Many topics lengthened commission meeting

By Lesley Jenkins
star staff
ljenkins@starhq.com

  
Like moths to a flame, citizens flocked to Monday's Carter County Commission meeting hoping members would address again the institution of county-wide zoning.
   The 3-and-a-half hour meeting began in an abnormal manner when County Mayor Dale Fair addressed the large standing-room-only crowd citing fire marshal codes. People lined courtroom walls, filled outside hallways and sat on the floor. Fair said a clear path to the doorway was necessary in case of an emergency.
   Not much was said about zoning, except when Commissioner Jack Buckles introduced citizen Jeff McKinney.
   McKinney said, "Tonight we come to represent the voters of Carter County. We feel our freedom to vote has been taken away from us. We would like the privilege of every voter to be able to say yea or nea."
   Further into the agenda, commissioners approved a motion allowing $10,000 for construction purposes to renovate the Register of Deeds office which is in dire need of more space. Utilizing the work of state prisoners will save the county significant costs, commissioners decided. An amendment was made on the motion to cap the construction cost at $37,000, which passed 18-4. If the project costs more, commissioners will need to approve another motion to fund the remainder.
   The Election Commission decided to alter two voting districts. The commission chose to move 24 Roan Mountain residents who have been voting in Hampton after those districts were rearranged years ago back to the Roan Mountain district, and also move a small number around Happy Valley High School into their former districts. Tracy Harris, the county's administrator of elections, said notices are mailed twice before an election to inform voters of the location where they are to vote.
   In other business, constant overcrowding and two lawsuits against the county and Sheriff John Henson forced commissioners to seek other housing options for prisoners. Johnson County's new jail will open Dec. 15. Johnson County Sheriff Roger Gentry and other local officials are willing to sign an "inter-local agreement" transferring 30 Carter County prisoners to Johnson County at a cost of $29 per day.
   Commissioner Tom "Yogi" Bowers expressed concern about a sentence in the agreement stating which county would assume responsibility of work release prisoners. The motion was tabled until the contract is amended.
   Carter County Sheriff John Henson said that, as it reads, Carter County would be responsible for medical care for work release prisoners, but if it is amended, Carter County would only be responsible for the medical care of the jail's inmates.
   The railroad has long been an icon in Carter County and Elizabethton.
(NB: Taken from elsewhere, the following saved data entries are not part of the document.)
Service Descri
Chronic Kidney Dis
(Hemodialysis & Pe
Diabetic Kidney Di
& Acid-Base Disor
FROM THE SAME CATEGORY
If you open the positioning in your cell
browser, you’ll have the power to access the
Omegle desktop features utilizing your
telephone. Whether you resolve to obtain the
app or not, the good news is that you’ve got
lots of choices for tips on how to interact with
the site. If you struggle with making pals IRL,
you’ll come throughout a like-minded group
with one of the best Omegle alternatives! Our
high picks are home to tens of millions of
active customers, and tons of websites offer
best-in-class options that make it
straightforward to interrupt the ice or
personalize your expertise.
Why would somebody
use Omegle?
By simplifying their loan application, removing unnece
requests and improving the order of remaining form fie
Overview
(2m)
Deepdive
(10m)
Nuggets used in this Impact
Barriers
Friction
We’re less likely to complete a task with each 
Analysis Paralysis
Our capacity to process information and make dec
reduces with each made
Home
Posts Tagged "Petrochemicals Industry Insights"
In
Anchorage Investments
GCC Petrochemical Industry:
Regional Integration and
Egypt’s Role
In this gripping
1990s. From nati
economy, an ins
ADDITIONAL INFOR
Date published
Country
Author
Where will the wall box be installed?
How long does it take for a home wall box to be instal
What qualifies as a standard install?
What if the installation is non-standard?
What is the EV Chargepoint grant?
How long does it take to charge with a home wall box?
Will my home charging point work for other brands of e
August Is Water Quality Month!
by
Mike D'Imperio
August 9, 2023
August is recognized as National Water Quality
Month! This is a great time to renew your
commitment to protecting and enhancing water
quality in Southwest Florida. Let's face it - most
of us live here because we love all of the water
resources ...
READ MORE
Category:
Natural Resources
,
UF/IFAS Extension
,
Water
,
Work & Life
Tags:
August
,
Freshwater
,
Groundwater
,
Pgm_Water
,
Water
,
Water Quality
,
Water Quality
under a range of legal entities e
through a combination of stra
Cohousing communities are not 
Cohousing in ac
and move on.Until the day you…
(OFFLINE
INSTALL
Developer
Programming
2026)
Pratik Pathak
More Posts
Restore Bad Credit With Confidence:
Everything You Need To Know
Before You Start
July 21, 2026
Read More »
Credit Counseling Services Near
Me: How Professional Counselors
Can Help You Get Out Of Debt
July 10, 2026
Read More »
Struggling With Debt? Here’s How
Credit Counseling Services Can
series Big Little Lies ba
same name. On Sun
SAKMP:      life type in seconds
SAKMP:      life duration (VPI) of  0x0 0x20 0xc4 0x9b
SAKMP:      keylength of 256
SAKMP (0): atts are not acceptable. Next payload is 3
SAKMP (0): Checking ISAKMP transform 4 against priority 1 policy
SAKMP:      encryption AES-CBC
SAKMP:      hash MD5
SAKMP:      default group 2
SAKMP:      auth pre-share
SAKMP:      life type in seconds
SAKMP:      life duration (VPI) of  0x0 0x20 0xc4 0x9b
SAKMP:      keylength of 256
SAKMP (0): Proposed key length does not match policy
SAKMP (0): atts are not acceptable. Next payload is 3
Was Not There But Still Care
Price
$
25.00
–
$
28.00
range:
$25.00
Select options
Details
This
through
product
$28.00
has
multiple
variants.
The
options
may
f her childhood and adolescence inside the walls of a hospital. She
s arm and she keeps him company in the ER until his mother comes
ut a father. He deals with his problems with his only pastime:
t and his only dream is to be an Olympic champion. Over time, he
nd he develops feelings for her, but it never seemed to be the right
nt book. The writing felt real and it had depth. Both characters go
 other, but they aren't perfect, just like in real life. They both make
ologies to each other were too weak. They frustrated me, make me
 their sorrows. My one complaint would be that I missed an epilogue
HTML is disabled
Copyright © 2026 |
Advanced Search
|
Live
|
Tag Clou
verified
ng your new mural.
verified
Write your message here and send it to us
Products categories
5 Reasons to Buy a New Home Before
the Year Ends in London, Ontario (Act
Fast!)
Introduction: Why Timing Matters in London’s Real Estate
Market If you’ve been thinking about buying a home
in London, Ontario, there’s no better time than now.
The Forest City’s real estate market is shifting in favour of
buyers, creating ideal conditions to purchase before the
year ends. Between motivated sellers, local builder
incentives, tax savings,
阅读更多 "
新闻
Local officials with the city and county are worried that, when the railroad is completely gone, large industry will not want to locate in the area.
   The commissioners voted to match $1,000 along with the city of Elizabethton to hire a consultant to research keeping the railroad for future industry.
   Fair said once the railroad is removed, it would be impossible to get it back and hard to recruit industry without the railway.
   Fair also announced the 2004 County Commission calendar is ready. Commissioner Bowers suggested instead of the regularly scheduled eight commission meetings in 2004, the full court should meet each month.
   Commissioner John D. Snyder amended Bowers' motion to say that the extra four meetings should be unpaid for the commissioners. A motion to table failed by a vote of 8-13. Moments later the motion failed by a vote of 12-10.
   The original schedule of eight meetings was later voted on and passed 16-6.
   Fair also announced that the dedication of Rachel Clawson Road, who was killed in the summer 2002 while working on a traffic monitoring crew on U.S. Highway 91, will be held on Dec. 11 at 2 p.m. The road is located behind Hampton High School. Senator Rusty Crowe will be present to unveil the road sign.
   Commissioner Jack Buckles spoke to the commission near the end of the meeting and commended response from the public. "I am 100 percent sure they are here on zoning." He wanted the court to document that all four entrances were stuffed with people standing, extra chairs were brought in and that the majority of the audience stayed for the entire meeting.
   "Don't give up. Stand up for your rights. We would like to see this many people at each meeting," Buckles said.